** SOURCE INFORMATION follows **

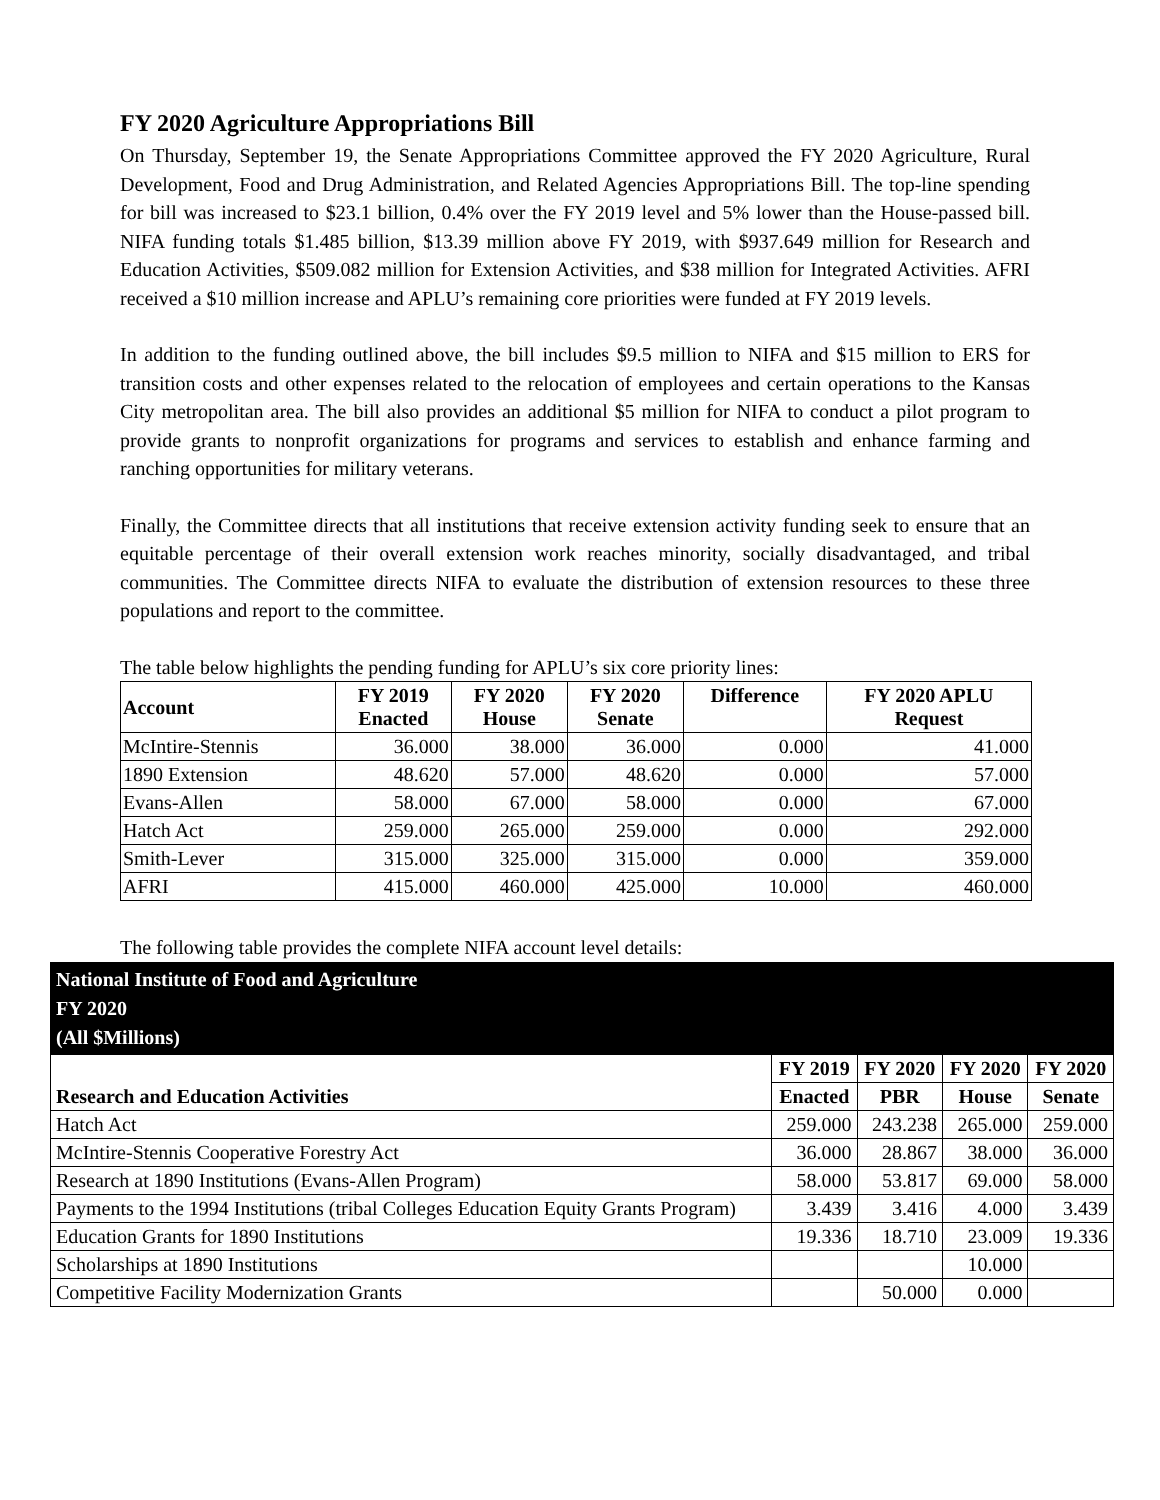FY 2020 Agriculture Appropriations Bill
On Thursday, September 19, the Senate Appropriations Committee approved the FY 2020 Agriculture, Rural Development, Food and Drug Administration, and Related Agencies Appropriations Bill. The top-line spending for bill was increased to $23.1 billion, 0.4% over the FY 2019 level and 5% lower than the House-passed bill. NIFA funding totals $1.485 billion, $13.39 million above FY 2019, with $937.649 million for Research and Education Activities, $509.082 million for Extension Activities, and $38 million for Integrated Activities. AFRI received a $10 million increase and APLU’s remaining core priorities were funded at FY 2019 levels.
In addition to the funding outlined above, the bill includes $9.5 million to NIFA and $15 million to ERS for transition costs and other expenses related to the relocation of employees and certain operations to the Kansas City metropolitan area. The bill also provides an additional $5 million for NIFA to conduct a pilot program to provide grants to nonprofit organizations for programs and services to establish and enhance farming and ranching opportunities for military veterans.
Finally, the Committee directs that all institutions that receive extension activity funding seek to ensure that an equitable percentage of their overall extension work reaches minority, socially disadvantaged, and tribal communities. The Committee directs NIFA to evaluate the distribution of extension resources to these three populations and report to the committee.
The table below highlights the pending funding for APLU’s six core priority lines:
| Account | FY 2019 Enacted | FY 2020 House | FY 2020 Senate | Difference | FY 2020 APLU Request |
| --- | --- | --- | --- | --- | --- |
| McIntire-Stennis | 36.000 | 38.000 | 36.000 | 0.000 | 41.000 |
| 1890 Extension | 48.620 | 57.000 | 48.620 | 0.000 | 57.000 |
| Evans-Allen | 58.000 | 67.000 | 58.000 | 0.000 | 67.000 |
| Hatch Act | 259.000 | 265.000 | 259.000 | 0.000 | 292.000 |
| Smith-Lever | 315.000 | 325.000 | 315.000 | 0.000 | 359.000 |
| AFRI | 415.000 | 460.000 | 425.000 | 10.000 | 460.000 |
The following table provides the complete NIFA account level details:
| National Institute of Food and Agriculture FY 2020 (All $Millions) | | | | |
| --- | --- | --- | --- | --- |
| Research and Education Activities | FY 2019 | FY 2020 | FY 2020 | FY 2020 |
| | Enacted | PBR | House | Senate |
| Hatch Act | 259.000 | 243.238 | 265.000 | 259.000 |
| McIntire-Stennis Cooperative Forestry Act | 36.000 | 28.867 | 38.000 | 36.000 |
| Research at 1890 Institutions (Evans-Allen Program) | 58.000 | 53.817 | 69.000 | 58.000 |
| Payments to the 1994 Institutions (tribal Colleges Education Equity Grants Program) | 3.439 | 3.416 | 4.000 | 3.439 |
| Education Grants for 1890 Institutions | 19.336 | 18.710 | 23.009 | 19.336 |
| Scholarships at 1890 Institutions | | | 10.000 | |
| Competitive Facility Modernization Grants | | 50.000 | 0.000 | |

** End of SOURCE INFORMATION **
** SOURCE INFORMATION follows **

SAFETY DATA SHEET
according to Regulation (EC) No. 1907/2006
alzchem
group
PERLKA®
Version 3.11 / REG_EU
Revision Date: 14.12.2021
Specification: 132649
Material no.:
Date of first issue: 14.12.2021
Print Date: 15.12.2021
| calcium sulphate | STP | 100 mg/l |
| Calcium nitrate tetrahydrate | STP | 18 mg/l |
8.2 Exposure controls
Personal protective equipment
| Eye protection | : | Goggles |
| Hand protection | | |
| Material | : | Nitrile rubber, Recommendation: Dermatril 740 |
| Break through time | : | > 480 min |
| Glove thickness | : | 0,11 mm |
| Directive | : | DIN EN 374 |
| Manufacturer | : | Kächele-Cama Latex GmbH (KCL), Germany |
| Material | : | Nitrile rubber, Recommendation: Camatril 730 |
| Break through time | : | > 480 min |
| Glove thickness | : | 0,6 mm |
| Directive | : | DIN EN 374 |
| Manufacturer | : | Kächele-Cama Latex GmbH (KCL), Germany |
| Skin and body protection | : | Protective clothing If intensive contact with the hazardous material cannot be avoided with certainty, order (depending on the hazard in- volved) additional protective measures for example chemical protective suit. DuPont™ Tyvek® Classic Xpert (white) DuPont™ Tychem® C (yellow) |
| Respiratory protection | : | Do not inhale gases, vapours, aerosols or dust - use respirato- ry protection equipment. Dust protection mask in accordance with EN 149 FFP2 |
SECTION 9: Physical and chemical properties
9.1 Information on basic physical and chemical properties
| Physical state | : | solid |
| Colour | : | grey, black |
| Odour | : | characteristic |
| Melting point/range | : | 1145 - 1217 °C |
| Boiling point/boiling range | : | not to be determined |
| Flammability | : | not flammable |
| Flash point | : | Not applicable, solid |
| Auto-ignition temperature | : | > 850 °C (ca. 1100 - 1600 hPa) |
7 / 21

** End of SOURCE INFORMATION **
** SOURCE INFORMATION follows **

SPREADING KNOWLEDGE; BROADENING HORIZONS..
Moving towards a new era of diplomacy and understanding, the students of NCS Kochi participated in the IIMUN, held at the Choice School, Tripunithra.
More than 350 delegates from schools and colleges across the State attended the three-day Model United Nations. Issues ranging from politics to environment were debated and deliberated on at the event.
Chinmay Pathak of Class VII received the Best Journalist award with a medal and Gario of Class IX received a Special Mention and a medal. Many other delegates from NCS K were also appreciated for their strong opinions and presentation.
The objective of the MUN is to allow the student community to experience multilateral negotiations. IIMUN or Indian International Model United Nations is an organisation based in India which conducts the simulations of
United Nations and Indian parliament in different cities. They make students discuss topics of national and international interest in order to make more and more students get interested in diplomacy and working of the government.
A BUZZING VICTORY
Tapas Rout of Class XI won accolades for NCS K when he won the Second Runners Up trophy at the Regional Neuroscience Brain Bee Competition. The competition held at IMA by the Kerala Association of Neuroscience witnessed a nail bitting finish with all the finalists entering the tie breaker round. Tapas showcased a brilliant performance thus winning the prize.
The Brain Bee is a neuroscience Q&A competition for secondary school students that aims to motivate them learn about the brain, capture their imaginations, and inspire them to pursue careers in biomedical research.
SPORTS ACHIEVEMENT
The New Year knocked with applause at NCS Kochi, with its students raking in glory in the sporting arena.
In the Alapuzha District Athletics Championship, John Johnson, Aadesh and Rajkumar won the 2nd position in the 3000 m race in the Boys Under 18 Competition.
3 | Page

** End of SOURCE INFORMATION **

# THE PROBLEM:
Return only the number of lines in the data that hold the string "Kochi".

# ANSWER TO THIS PROBLEM:
2